Segment Start: Data shown

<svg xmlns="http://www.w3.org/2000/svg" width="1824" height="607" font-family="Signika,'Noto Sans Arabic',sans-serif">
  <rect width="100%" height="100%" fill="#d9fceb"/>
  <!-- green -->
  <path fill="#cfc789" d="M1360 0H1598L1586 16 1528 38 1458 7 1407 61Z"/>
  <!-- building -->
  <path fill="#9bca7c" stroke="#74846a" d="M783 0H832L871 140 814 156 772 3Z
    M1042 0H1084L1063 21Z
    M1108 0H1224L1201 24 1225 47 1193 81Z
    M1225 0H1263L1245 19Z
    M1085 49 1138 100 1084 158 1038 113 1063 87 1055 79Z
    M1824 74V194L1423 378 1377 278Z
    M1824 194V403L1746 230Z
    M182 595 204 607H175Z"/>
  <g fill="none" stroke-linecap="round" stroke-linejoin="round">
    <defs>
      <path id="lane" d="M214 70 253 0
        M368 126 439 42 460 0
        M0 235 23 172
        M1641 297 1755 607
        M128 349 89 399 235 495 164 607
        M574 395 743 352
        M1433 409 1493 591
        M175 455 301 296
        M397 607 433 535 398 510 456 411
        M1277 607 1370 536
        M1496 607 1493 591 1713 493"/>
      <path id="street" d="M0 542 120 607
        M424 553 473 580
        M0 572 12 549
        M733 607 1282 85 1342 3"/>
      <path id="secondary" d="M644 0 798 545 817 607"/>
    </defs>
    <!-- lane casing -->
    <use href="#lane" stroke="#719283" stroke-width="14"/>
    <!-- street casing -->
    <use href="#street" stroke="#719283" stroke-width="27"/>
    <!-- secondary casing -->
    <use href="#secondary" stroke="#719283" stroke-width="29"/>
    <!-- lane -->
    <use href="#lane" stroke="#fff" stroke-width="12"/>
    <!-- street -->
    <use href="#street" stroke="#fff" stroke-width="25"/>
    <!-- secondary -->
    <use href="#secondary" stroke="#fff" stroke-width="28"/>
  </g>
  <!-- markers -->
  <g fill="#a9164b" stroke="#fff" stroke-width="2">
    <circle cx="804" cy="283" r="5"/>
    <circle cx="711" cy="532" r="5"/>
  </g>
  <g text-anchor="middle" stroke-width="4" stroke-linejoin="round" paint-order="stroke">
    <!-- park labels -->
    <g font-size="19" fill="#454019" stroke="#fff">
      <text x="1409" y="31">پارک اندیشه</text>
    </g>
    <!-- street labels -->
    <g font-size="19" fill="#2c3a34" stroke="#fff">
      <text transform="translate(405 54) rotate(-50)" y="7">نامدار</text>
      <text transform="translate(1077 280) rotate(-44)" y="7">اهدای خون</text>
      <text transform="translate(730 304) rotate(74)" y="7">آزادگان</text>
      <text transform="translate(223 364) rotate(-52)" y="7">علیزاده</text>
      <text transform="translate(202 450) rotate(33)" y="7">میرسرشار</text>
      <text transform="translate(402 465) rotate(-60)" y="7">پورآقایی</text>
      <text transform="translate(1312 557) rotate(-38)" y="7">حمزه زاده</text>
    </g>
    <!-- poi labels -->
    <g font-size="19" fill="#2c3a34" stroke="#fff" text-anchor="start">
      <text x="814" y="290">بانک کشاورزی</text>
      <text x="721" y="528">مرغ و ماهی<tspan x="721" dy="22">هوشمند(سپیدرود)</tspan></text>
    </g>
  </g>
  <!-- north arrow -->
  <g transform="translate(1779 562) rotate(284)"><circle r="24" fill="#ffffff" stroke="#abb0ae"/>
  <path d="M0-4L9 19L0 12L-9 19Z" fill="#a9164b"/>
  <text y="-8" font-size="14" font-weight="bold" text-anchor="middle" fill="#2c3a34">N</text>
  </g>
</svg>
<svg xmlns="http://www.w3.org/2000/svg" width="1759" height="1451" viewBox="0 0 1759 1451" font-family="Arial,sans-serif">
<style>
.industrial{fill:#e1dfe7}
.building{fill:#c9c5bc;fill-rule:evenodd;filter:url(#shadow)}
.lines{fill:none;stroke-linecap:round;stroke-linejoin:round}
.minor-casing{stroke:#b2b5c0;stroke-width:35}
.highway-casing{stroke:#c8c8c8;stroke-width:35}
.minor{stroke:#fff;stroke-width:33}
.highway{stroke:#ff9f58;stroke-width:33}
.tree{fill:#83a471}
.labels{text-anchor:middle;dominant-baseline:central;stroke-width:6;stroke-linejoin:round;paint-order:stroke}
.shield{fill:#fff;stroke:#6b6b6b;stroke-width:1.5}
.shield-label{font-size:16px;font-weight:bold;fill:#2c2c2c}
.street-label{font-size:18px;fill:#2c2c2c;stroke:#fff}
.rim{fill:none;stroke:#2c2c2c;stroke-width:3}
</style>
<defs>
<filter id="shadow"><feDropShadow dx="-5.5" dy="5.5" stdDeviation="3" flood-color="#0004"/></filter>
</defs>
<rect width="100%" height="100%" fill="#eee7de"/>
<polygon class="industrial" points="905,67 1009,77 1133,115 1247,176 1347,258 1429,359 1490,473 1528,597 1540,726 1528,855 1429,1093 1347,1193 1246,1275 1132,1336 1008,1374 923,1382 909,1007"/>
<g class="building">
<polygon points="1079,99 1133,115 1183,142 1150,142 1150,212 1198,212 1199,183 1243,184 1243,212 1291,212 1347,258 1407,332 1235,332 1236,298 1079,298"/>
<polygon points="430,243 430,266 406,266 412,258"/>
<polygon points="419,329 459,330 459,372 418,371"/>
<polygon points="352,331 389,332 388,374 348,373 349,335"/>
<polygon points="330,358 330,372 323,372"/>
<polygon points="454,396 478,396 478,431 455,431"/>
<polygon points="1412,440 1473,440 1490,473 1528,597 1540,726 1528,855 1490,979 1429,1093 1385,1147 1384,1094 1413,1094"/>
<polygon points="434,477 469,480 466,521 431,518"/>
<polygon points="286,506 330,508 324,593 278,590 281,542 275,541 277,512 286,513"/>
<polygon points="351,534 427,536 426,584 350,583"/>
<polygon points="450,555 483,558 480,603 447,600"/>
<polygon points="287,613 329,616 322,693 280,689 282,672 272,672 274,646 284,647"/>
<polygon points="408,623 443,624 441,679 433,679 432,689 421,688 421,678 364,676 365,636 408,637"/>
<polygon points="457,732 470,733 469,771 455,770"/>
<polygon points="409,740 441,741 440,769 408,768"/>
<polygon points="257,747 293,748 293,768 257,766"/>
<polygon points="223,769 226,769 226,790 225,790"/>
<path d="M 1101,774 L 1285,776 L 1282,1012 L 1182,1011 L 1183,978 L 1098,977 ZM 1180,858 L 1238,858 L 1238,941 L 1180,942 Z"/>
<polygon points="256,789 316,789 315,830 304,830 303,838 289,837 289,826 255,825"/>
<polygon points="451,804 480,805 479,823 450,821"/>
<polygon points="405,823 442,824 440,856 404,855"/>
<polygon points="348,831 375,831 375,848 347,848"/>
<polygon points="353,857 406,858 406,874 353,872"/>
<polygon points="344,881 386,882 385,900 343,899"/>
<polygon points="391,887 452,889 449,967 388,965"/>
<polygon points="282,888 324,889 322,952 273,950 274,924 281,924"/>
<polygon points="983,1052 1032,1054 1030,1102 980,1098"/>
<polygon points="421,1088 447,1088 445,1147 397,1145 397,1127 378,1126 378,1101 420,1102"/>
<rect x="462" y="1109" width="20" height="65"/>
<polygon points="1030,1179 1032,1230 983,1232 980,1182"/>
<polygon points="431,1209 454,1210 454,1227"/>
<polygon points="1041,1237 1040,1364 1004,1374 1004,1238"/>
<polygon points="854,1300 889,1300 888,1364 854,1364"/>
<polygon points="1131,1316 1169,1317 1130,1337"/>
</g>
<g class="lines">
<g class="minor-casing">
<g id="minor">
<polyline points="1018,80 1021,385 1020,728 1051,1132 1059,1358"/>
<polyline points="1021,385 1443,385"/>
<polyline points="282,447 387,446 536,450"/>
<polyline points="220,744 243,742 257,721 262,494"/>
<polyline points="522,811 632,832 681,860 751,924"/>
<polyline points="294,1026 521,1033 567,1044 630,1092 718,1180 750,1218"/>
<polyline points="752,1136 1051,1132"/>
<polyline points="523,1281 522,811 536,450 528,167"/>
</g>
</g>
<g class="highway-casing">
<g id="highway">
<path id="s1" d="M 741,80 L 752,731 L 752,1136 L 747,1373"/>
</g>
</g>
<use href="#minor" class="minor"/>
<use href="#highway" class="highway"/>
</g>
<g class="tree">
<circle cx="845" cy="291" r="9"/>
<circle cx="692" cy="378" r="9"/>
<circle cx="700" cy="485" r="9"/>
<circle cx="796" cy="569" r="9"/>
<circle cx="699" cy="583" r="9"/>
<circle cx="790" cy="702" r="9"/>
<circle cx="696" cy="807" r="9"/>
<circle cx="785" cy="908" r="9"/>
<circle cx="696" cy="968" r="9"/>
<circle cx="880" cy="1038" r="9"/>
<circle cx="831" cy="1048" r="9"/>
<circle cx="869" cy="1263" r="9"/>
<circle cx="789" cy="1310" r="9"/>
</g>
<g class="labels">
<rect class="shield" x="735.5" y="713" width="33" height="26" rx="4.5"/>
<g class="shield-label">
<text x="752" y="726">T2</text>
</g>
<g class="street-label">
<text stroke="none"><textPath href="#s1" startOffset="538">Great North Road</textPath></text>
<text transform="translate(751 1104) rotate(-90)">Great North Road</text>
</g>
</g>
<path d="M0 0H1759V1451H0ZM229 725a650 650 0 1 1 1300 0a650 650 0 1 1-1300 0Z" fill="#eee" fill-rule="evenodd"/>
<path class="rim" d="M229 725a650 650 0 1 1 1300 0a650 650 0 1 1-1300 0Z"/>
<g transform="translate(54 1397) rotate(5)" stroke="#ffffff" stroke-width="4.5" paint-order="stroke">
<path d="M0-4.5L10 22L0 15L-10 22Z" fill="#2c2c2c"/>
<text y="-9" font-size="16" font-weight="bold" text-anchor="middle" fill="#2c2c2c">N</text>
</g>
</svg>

Segment End: Data shown

● **Task requirements**
Tally up how many lines in the preceding listing contain the word "shadow". Give nothing but the number.

● **Task solution**
2